第2話 魔女の荒屋へようこそ

 暗い森をゆっくりと歩いていました。

「あの……。名前は?」

 家を出てからというもの、女性は何も話してくれません。

 優しいその声が心地が良くてついてきてしまったものの、どこへ向かっているのか悠希は知らないのでした。

 それどころか、彼女が何者で、どうして悠希を連れ出したのかという根本的な事すら知りませんでした。

「私は、魔女よ」

 ぴたりと女性は歩を止めました。

「魔女?」

「この森は魔女の森と言うのでしょう? ならば、私は魔女」

 悠希は困ってしまいました。

 その様子を見た女性は、にたりと口角を上げます。

「怖いのでしょう」

 悠希は彼女の目を真っ直ぐに見つめました。

 その目を見て、悠希は怖いなんて思いません。

 それどころか、どうしてだか安心してしまうのです。

「怖くないよ」

 女性は目を細めて、悠希を見つめ返します。

「名前を教えて欲しいんだ。なんて呼べばいいのか、分からなくて」

 女性は何も答えません。

 二人は黙ったまま、ただ見つめ合いましたが、その沈黙は笑い声に依って破られました。

 女性の声は確かに笑い声なのです。

 しかし、それとは相反して、その目は笑ってなどいませんでした。

「名前は、教えたくないの?」

 その瞳に映る感情の名前を、悠希は知りませんでした。

「のぞみ。私の名前は、のぞみ」

「うん、のぞみさん。これから何処へ行くの?」

「そうねーー。

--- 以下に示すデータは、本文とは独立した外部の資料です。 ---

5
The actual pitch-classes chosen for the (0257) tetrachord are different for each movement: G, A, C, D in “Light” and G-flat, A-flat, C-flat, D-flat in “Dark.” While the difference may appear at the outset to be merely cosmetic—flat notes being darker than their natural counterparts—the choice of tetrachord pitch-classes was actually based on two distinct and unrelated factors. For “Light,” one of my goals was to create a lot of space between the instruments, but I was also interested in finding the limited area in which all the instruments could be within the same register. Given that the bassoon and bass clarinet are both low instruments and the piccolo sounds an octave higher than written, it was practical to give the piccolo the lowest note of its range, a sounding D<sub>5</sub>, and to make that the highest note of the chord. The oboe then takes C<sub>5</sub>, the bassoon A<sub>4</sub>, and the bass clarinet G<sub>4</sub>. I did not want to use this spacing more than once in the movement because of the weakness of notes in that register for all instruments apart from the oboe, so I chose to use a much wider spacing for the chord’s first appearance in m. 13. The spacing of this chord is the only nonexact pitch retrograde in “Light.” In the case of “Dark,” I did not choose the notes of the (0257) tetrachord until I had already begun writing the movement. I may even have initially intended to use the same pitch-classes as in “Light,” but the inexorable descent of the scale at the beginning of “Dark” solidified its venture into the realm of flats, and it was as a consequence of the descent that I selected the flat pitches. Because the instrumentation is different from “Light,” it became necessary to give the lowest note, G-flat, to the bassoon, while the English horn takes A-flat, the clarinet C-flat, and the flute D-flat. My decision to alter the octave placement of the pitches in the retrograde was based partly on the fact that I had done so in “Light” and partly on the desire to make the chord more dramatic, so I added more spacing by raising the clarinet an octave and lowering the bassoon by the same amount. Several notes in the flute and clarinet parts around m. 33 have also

これから私のお家にご招待するわ」

 彼女は踵を返し、再び歩き始めた。

 悠希はその後をただ黙ってついて歩きました。


 どれくらい歩いたでしょうか。

 森は外の光を拒むように木々が枝を広げて、昼間なのにも拘らず薄暗い所為で、時間の感覚が麻痺していました。

 随分と歩いたような気もしますし、大して歩いていないような気もします。

 代わり映えのしない風景は、悠希の体力を奪っていくようで、足は次第に重たくなっていきました。

 のぞみの背に向いていた筈の視線は、いつの間にか地面に向けられていました。

「ついたわ」

 のぞみの声が、悠希の視線を前へと戻しました。

 木々に囲まれた細い道が、突如広い空間へと広がっています。

 その先には、小さな小屋がありましtあ。

「魔女の館、と言いたいけれど、こんな荒屋でごめんなさい」

 謙遜しての言葉ではなく、本当に荒屋がそこにありました。

 森の中に人が住んでいるだなんて、悠希は思ってもいませんでした。

 魔女の森と呼ばれてるのは、暗い森で子供が迷ってしまわないように大人が名づけたものだと思っていたのです。

 悠希の心臓は、大きく揺れました。

 脈打つ音が、脳に響くようで、視界がとても明るく感じます。

「ようこそ、魔女の館へ」

 のぞみは顔だけを悠希に向けて微笑みました。